En 1985 yo vivía con miedo. Si mi mamá no llegaba a casa, yo pensaba que la habían secuestrado, o si en la calle veía que un padre llevaba a una nena con su mano sobre la nuca, yo pensaba que la estaba secuestrando. Yo no tenía miedo por mí (ya ese año con mi hermana viajábamos solos en colectivo), ni creía que me iba a pasar algo, era un miedo social, difícil de describir, como si a todos les/nos pudiera pasar algo. Veía violencia en todos lados. Lloraba mucho. En el grado me decían “el llorón”.
La dictadura genocida secuestró y desapareció a gran parte de mi familia, entre ellos a mis dos tíos, los hermanos de mi madre, los hijos varones de Moises, mi abuelo. Nos fuimos a Israel en 1977. Mi abuelo nos vinos a visitar y nunca más volvió a la Argentina (la amaba, pero le habían sacado todo: desde sus hijos, hasta su taller de confección de ropa). En 1985 vino solo unos días, y lo hizo para declarar en el Juicio a las Juntas. Ni antes ni después volvió a pisar este suelo. Murió en Israel ya muy grande. Recuerdo a mi abuelo esos pocos días en 1985 en su departamento de Once, leíamos el suplemento deportivo de los diarios, mirábamos la tabla de posiciones del campeonato de futbol de primera, me enseñó a jugar al Prode, íbamos a comer por el barrio con sus amigos de la colectividad judía.
1985 me hizo llorar en una categoría especial de llanto. Pocas veces me pasó o me permití alcanzar ese límite al que podemos llegar con el llanto. Un llanto relacionado únicamente con la tragedia familiar que nos generó la dictadura genocida. Un llanto que tiene un color especial, único, distinto al que podría tener un llanto que nace producto de otra causa. Un llanto que deja salir todo lo roto, profundamente triste, pero liberador y necesario, después del cual, llega la paz.

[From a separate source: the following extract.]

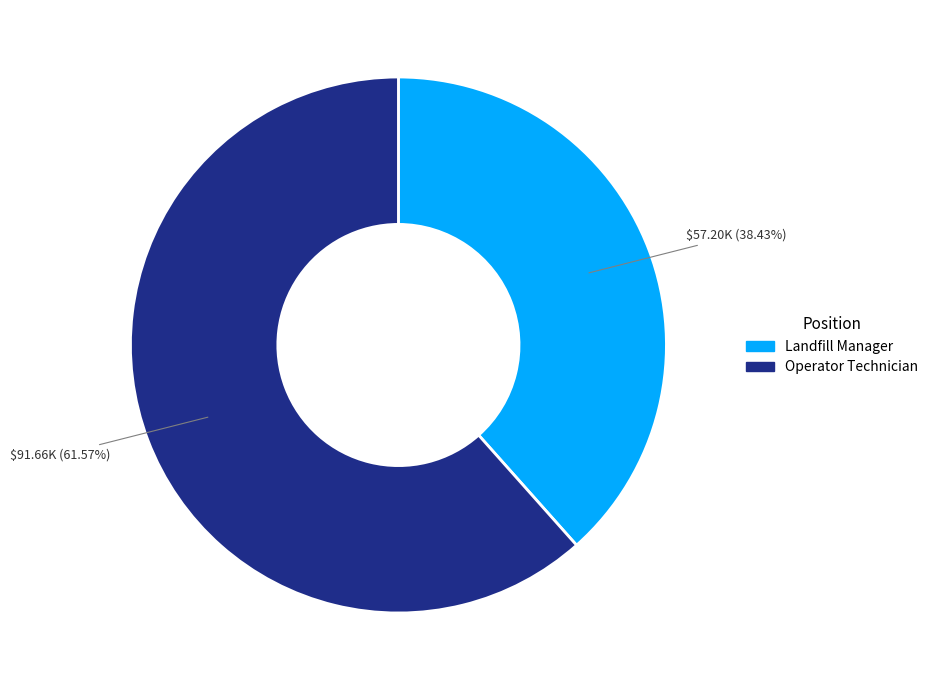

Rank the categories by value from lowest to highest.

Landfill Manager, Operator Technician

Me pasó solo en algún aniversario del asesinato de mi papá, o en uno o dos actos conmemorativos. Recuerdo uno especialmente en el Hotel Bauen, en el que habló Viki (Graciela Daleo), en el que lloré mares, con ese color. Así estuve en el cine, hace unos días, con Julieta, en el cierre de la película, cuando se muestran las imágenes de archivo del juicio, cuando la gente, en las gradas, aplaude, grita y llora, conmovida por el alegato del fiscal.
Cada uno podrá trasladarse a su 1985 o simplemente conocer o recordar lo que somos, porque eso fuimos. En estos tiempos de liviandades y de debates chatos, donde se dramatiza por una grieta (que no es otra cosa que la tensión válida de una democracia) que nos lleven a 1985 con ese nivel artístico es una caricia a nuestros corazones.